▶ _Exercise goal_
Copy the text of every entry below word for word, leaving out the pictures.

▶ _Provided material_

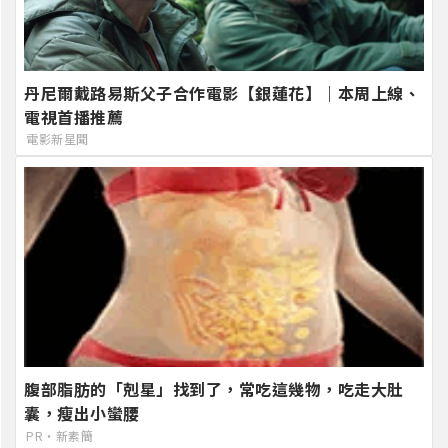
丹尼爾戴路易斯父子合作電影【銀蓮花】｜本周上線、
電視首播推薦
電影新星聞
腹部脂肪的「剋星」找到了，常吃這幾物，吃走大肚
囊，瘦出小蠻腰
PR・新素簡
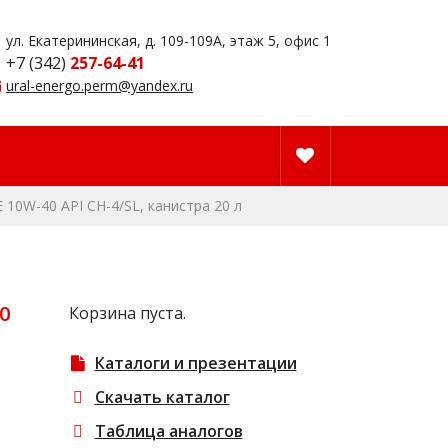
ул. Екатерининская, д. 109-109А, этаж 5, офис 1
+7 (342)
257-64-41
ural-energo.perm@yandex.ru
10W-40 API CH-4/SL, канистра 20 л
0
Корзина пуста.
Каталоги и презентации
Скачать каталог
Таблица аналогов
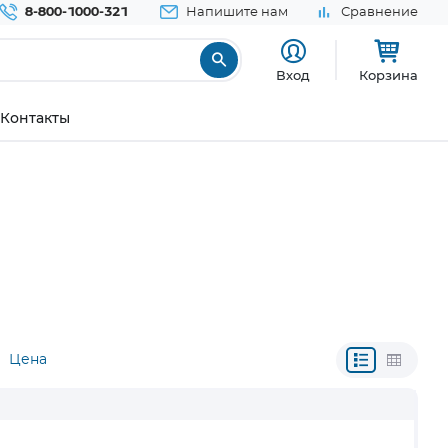
8-800-1000-321
Напишите нам
Сравнение
Вход
Корзина
Контакты
Цена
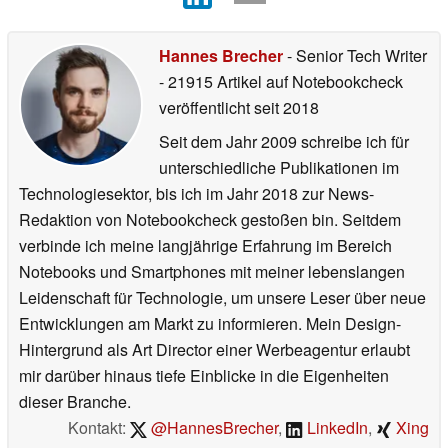
Hannes Brecher
- Senior Tech Writer
- 21915 Artikel auf Notebookcheck
veröffentlicht
seit 2018
Seit dem Jahr 2009 schreibe ich für
unterschiedliche Publikationen im
Technologiesektor, bis ich im Jahr 2018 zur News-
Redaktion von Notebookcheck gestoßen bin. Seitdem
verbinde ich meine langjährige Erfahrung im Bereich
Notebooks und Smartphones mit meiner lebenslangen
Leidenschaft für Technologie, um unsere Leser über neue
Entwicklungen am Markt zu informieren. Mein Design-
Hintergrund als Art Director einer Werbeagentur erlaubt
mir darüber hinaus tiefe Einblicke in die Eigenheiten
dieser Branche.
Kontakt:
@HannesBrecher
,
LinkedIn
,
Xing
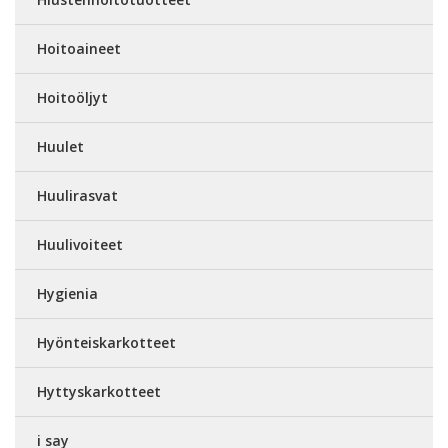
Hoitoaineet
Hoitoöljyt
Huulet
Huulirasvat
Huulivoiteet
Hygienia
Hyönteiskarkotteet
Hyttyskarkotteet
i say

▶ _Response to the exercise_
丹尼爾戴路易斯父子合作電影【銀蓮花】｜本周上線、
電視首播推薦
電影新星聞
腹部脂肪的「剋星」找到了，常吃這幾物，吃走大肚
囊，瘦出小蠻腰
PR・新素簡
ул. Екатерининская, д. 109-109А, этаж 5, офис 1
+7 (342)
257-64-41
ural-energo.perm@yandex.ru
10W-40 API CH-4/SL, канистра 20 л
0
Корзина пуста.
Каталоги и презентации
Скачать каталог
Таблица аналогов
8-800-1000-321
Напишите нам
Сравнение
Вход
Корзина
Контакты
Цена
Hannes Brecher
- Senior Tech Writer
- 21915 Artikel auf Notebookcheck
veröffentlicht
seit 2018
Seit dem Jahr 2009 schreibe ich für
unterschiedliche Publikationen im
Technologiesektor, bis ich im Jahr 2018 zur News-
Redaktion von Notebookcheck gestoßen bin. Seitdem
verbinde ich meine langjährige Erfahrung im Bereich
Notebooks und Smartphones mit meiner lebenslangen
Leidenschaft für Technologie, um unsere Leser über neue
Entwicklungen am Markt zu informieren. Mein Design-
Hintergrund als Art Director einer Werbeagentur erlaubt
mir darüber hinaus tiefe Einblicke in die Eigenheiten
dieser Branche.
Kontakt:
@HannesBrecher
,
LinkedIn
,
Xing
Hoitoaineet
Hoitoöljyt
Huulet
Huulirasvat
Huulivoiteet
Hygienia
Hyönteiskarkotteet
Hyttyskarkotteet
i say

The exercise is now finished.